Es gab jedoch auch einige wirklich tolle Bilder von Blumenwiesen und thronenden Vulkanen, von Wasserfällen und mit Moos beschichtetem Ur-Hölzern. Dabei kamen neue Ideen für unsere kommenden Fotoreisen im Jahre weiß der Geier. Die wenigen Leute, die auch auf den Wegen waren, wichen uns aus oder setzten sich gleich Schutzmasken auf. Wir taten dasselbe. Statt einem freundlichen „hi how are you“, wie das so üblich ist, winkt man sich nur zaghaft zu und stolpert weiter.
Als wir dann von ein paar Tagen wild romantischen Kampierens in den Bergen nach Hause fuhren, hielten wir bei den Panther Falls nördlich des Columbia Flusses an. An diesem abgelegen Ort wimmelte es jedoch erstaunlicherweise von unmaskierten Amis. Es war ein Ameisenhaufen lokaler Rednecks. An Wandern war nicht zu denken bei den vielen Leuten. Also kampierten wir gleich dort, machten die Türe zu und tranken ein Bier.
Am kommenden Morgen kletterte ich dann ganz früh in die Schlucht zu den Fällen. Niemand war da, nicht einmal ein Eichhörnchen ließ sich blicken. Es war sagenhaft. Der Panther Creek bahnt sich einen Weg durch den gemäßigten Regenwald, und die Wasserfälle könnte man nicht fotogener gestalten. Man wandert zu einem mit Holzzaun abgesicherten Aussichtspunkt, geht an dem großen Schild mit der Aufschrift “ Bitte nicht weitergehen“ vorbei, ignoriert das komplett platt getretene Ufer und staunt. Der Bach läuft über herrliche Moospolster, sammelt sich in Becken und stürzt dann weiter in die Tiefe der Schlucht. Ein Kletterpfad, wie gemacht für schwindelfreie und trittsichere Fotografen, führt in die Tiefe.
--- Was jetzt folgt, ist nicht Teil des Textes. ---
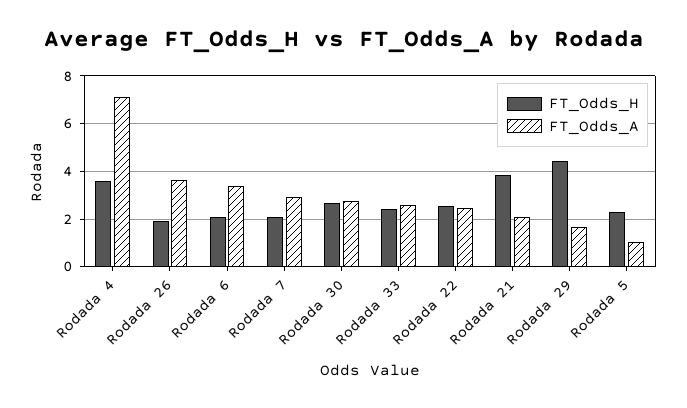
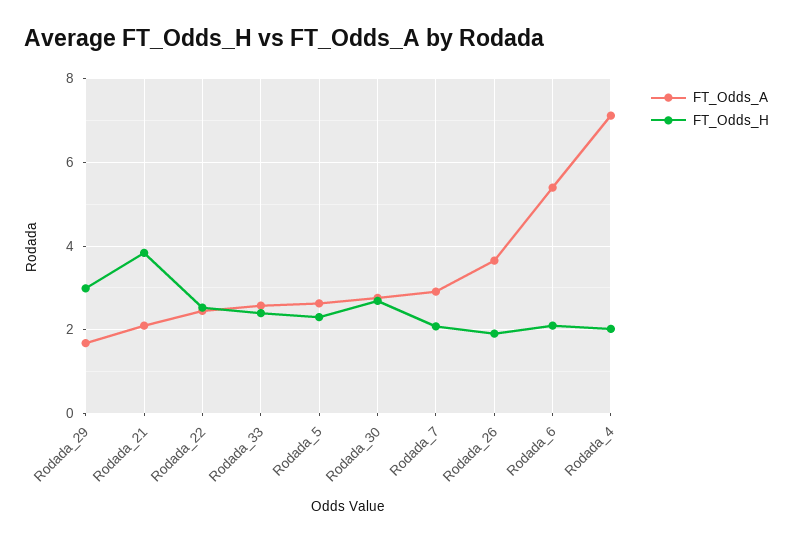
FT_Odds_H, Rodada 4: 3.5 -> 2
FT_Odds_A, Rodada 6: 3.5 -> 5.4
FT_Odds_H, Rodada 29: 4.5 -> 3
FT_Odds_A, Rodada 5: 1 -> 2.6

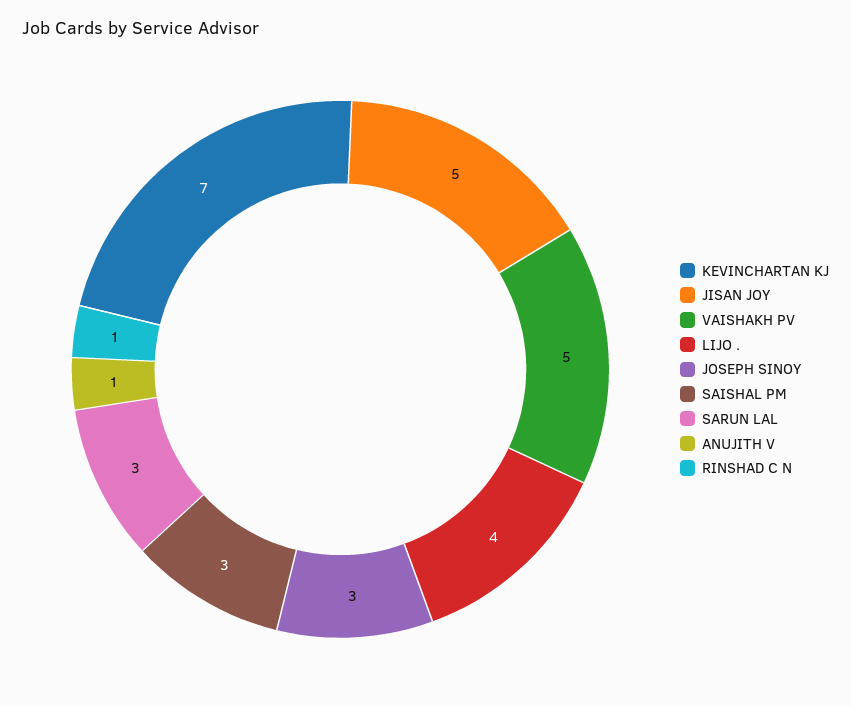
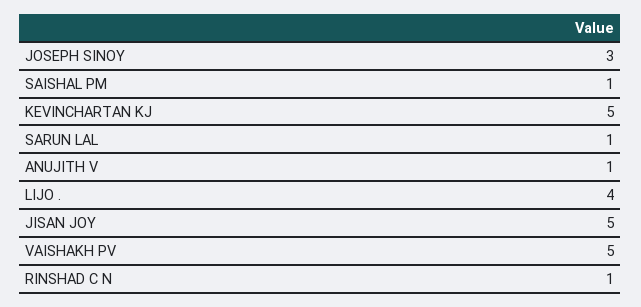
KEVINCHARTAN KJ: 7 -> 5
SAISHAL PM: 3 -> 1
SARUN LAL: 3 -> 1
Dort unten hat man den besten Blick und wird sich erst der Größe dieser fantastischen Wasserfälle bewusst. Hier hin schaffen es zum Glück auch die wenigsten Leute, weshalb die Ufer noch intakt sind.
Ich mache meine Bilder, schraube den Polarisationsfilter auf und belichte lange, um das Wasser weich wiederzugeben. Es ist angenehm kühl hier in der Schlucht und ich bin so vertieft in den Augenblick, dass ich meinen Hunger fast nicht bemerke. Dann aber meldet sich ein Grollen in meinem Magen und ich denke an den Cappuccino und die frischen Scones, die mich oben im Camper erwarten. Deshalb mache ich mich auf den Weg nach oben ins Morgenlicht zu meinem Frühstück und Regula.
Christian Heeb meint
Hi Bodo, das war hauptsächlich wegen dem Polarisations Filter. Der sättigt die Farben und reduziert die Reflektionen auf den Blättern. Fotografiert mit der D850 RAW. Im Plug in von Photoshop mit Adobe Landschaft Profil bearbeitet. Da kann man die Kontraste, die individuellen Farben etc. anpassen. Manchmal nehme ich dazu das Tony Kyper Programm. Hier aber nicht. Ein lieber Gruss Christian
Bodo meint
Hey Christian, könntest du etwas zur Nachbearbeitung des Panther Creek Falls Bildes schreiben? Das Bild kommt sehr schön plastisch mit den satten Farben ‚rüber.